First, Geisler said, the accuracy of the Bible is backed up by thousands of archeological finds. For instance, the stories of Abraham, Isaac, and Jacob were once considered legends -- but archeological evidence has done much to corroborate them.
The same goes for the Genesis account of Sodom and Gomorrah. The tale of how God destroyed these two cities for their sexual sin was once dismissed as a myth. But "evidence has been uncovered proving that all five of the cities mentioned in Genesis were, in fact, situated just as the Old Testament said," Geisler said. And archaeologist Clifford Wilson says there is "permanent evidence of the great conflagration that took place in the long distant past."

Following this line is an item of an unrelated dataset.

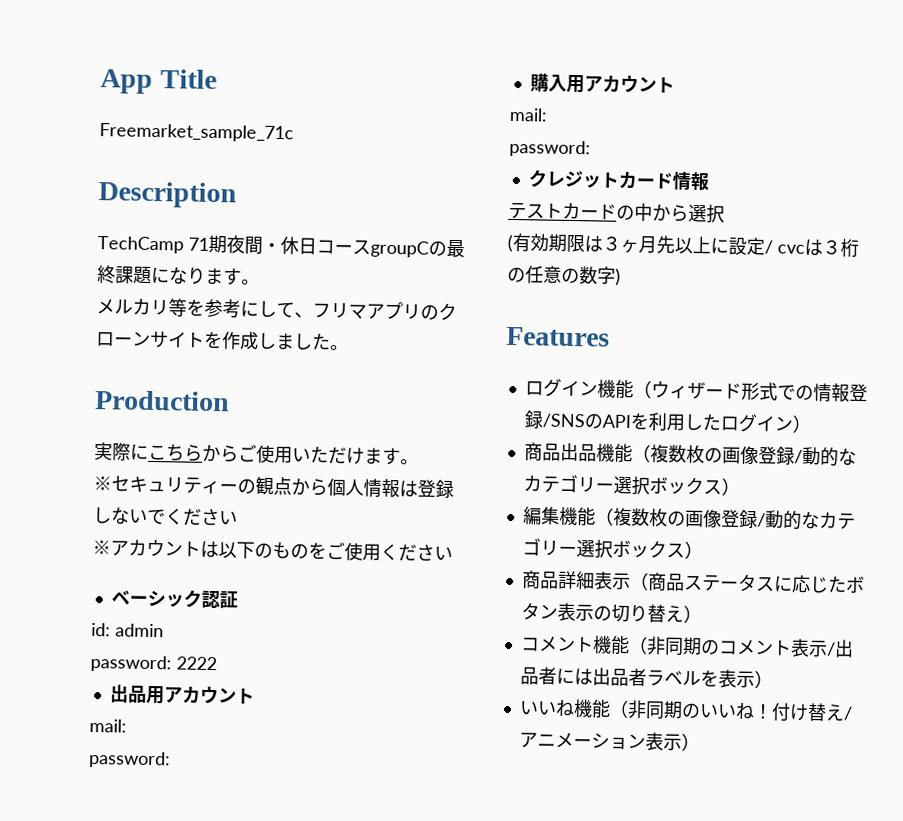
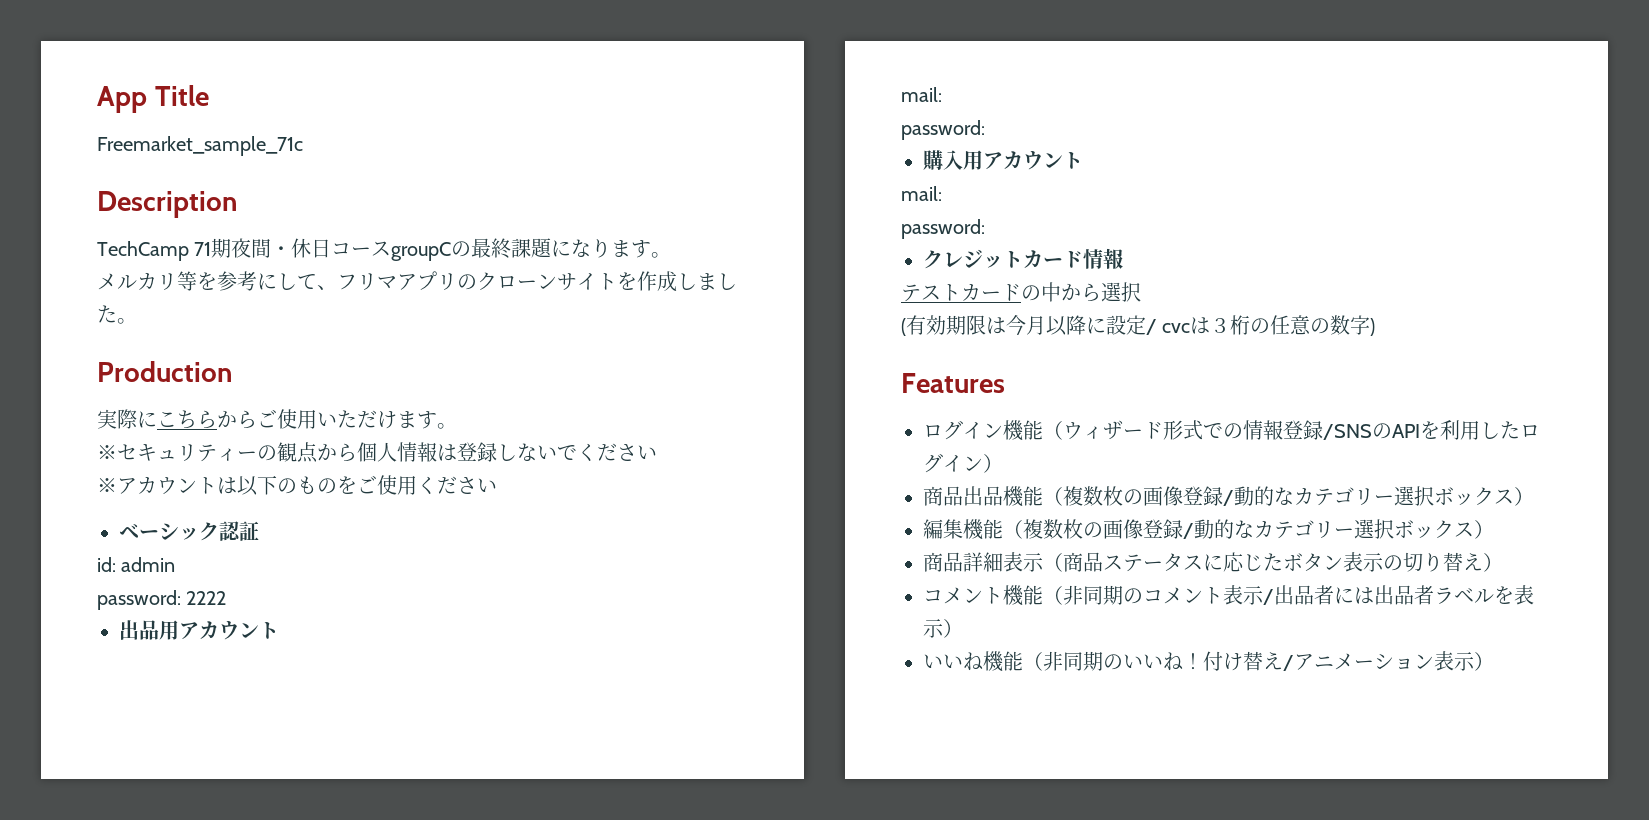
[602,235,711,255] ３ヶ月先以上 -> [1006,315,1086,336] 今月以降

Archeology has corroborated many other Biblical details, as well. There's evidence confirming the Jewish captivity. Every Old Testament reference to an Assyrian king has been proven correct. During the 1960s, an excavation confirmed that the Israelites could indeed have entered Jerusalem by way of a tunnel during the reign of King David.

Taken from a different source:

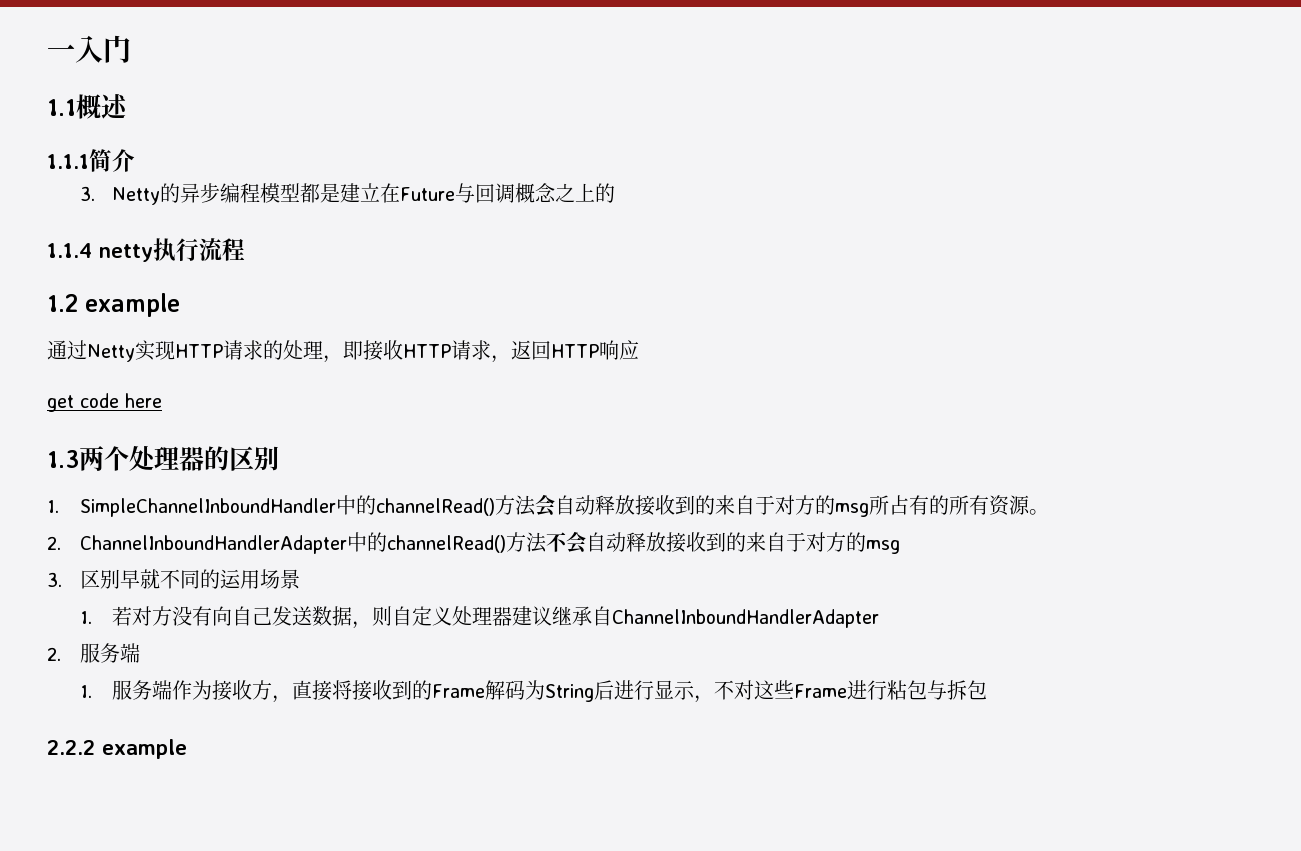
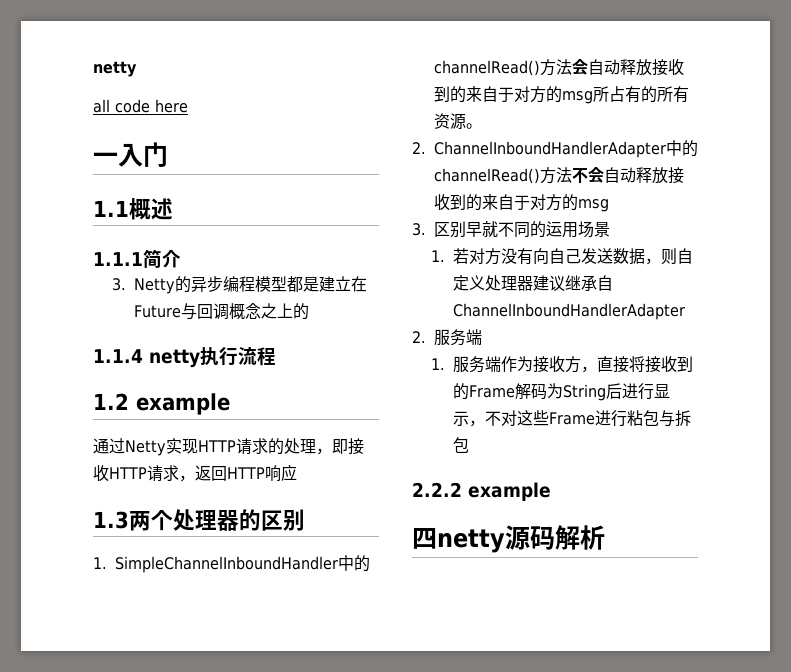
(47, 52) none -> [93,61,137,77] [93,99,188,113] netty // all code here //
[47,393,162,412] // get code here -> (297, 472) none
(187, 749) none -> [412,525,605,553] // 四netty源码解析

And then there's the evidence that the world had a single language at one time, just as Genesis teaches. Biblical accounts of the burial of Saul -- once thought to be in error -- have also held up under secular scrutiny.
Critics used to say there was no evidence that the Hittites existed. But now, Geisler says, "archaeologists digging in modern Turkey have discovered the records of the Hittites."
New Testament details are documented just as solidly. As Geisler put it, "archaeology has confirmed not dozens, but hundreds and hundreds of details from the biblical account of the early church. Even small details have been corroborated, like which way the wind blows, how deep the water is a certain distance from shore, what kind of disease a particular island had, [and] the names of local officials."
The evidence is now so overwhelming that Sir William Albright, one of the world's most prominent historians, concludes that critics of New Testament accuracy hold "antiquated views" that are "pre- archaeological."
Another authority puts it even stronger. Oxford University historian A.N. Sherwin-White says the evidence confirming details in the Book of Acts alone is so staggering that "any attempt to reject its basic historicity must now appear absurd."
This leaves Christians with an exciting apologetic argument: If archeology proves the Bible's accuracy in thousands of historical details, why would it be any less accurate in its other claims?
Lee Strobel's book, The Case for Faith, answers this and other questions, taking a closer look at some of the toughest questions the world throws at believers.
The Bible's historical accuracy is a reminder that while "the heavens declare the glory of God," there's also plenty of evidence among the rubble and ruins.